The office market is tight. Vacancies are below 10 percent. In such a climate, big ideas quickly become blueprints. But will buildings follow?
The question is not if new office space will germinate over the next 12 to 24 months. The question is where and how much will the rents be and how will the deals be financed? With construction costs at an all-time high, developers may seek guarantees - a city-financed parking garage or other city incentives - from localities. For example, Norfolk's 150 West Main Street office tower rose out of a deal between the developers - Robinson Development Group and Bob Stanton - and the city. Government bonds, backed by parking revenue, paid for the parking garage below the offices.
"2006 was anything but robust, which has perpetuated a wait-and-see approach by most of the lending and development community, even while vacancies trough near historic lows," said Don Crigger, senior director of office properties for GVA Advantis.
Crigger said he has never seen low vacancies without a mutual response from developers, though he said he understands the hesitation on the part of developers.
"Choice land is scarce and expensive and construction costs remain at all-time highs," Crigger said. "At some point, pent-up demand will drive the next wave of speculative construction, and I expect to see evidence of that in 2007 if for no other reason than we have so few large, contiguous blocks of space available throughout the market."
"While leasing is slow, most of the occupancy growth is being driven by owner-occupants looking to expand existing facilities within the region," Crigger said. "If the cost of development and ownership becomes prohibitive, we may see some spillover of this demand into the multi-tenant market."
"There is going to be new construction," said Michael Divaris, president of Divaris Real Estate.
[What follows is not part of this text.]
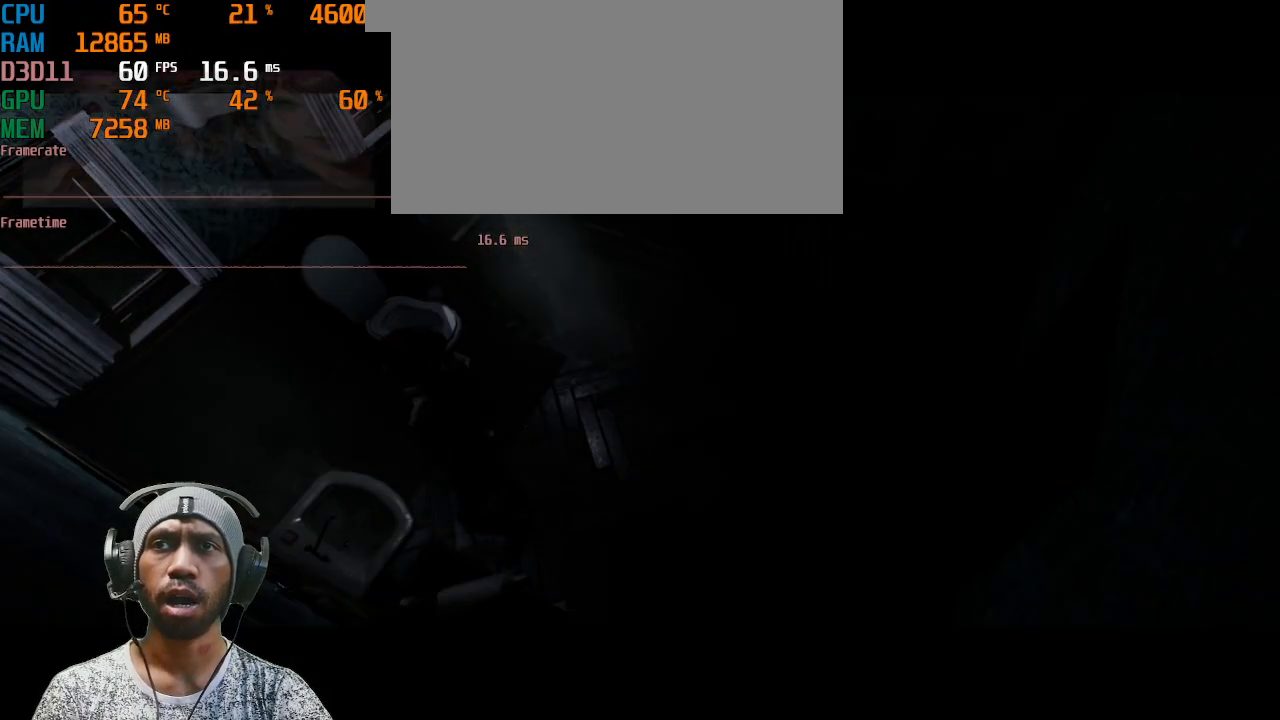
Gameplay with keyboard and mouse; each line is a JSON object with the keys and mouse buttons held at the frame after it. "events" lists presses ("down") and releases ("up") of "1", "2", "3", "4", "5", "a", "alt", "b", "c", "ctrl", "d", "e", "f", "g", "q", "r", "s", "shift", "space", "t", "tab", "v", "w", "x", "z", "mouse_left", "mouse_right", "mouse_mb4" and "mouse_mb5" between this image and that frame as [ms after this image, input, new state], when the widget could be followed in between. "mouse_left", "mouse_right", "mouse_mb4", "mouse_mb5" = the "left", "right", "mb4", "mb5" buttons of the "mouse" list. No other keys are recorded. Mouse movement is not recorded. Not read: mouse_wheel.
{"keys": ["f", "w"], "mouse": [], "events": [[67, "w", "down"], [183, "d", "up"], [417, "f", "down"]]}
Divaris said the real estate industry has a herd mentality: Once someone starts to build, the rest will follow.
Maureen Rooks agrees that development will take place.
"But can our area support it?" asked the broker with Thalhimer/Cushman & Wakefield Alliance. "The problem is that construction costs are astronomical."
Despite unprecedented rental rates, Rooks said, the interest rate climate is favorable for investment and the stock market is robust, factors that would indicate a building splurge.
"I think it's an office market," Rooks said. But "we have to have growth or we will come to a standstill."
If Hampton Roads doesn't have the space, companies will gravitate toward regions with higher vacancy rates, such as Raleigh, where landlords will offer a few months of free rent or other enticements to fill empty space. That makes life tough for Jones Hooks, president and CEO of the Hampton Roads Economic Development Alliance, because he can't sell a client on the region if there's no office space to offer.
Divaris said low-rise space will sprout first. Armada Hoffler, the Virginia Beach Town Center developer, has plans for a 60,000-square-foot, five-story low-rise building - offering four floors of office and the ground floor for retail - on Constitution Avenue at the Town Center.
Olympia Development has begun its third office building at the Convergence Center on Bendix Road in Virginia Beach, with the accounting firm of Goodman & Co. leasing a third of the space.
Liberty Property Trust opened the first privately financed and owned environmentally certified building in the region last month.
Recycled concrete, steel carpet and ceiling tiles went into construction of the 75,000-square-foot office building in Chesapeake. In the meantime, other deals may be gelling.
"Zim Shipping is looking to expand," Divaris said. "That might be the instigation for another building."
Divaris said high-rise space will pop up in 2008 or 2009. "We might be in another cycle by then," he said, with landlords charging from $30 to $35 per square foot.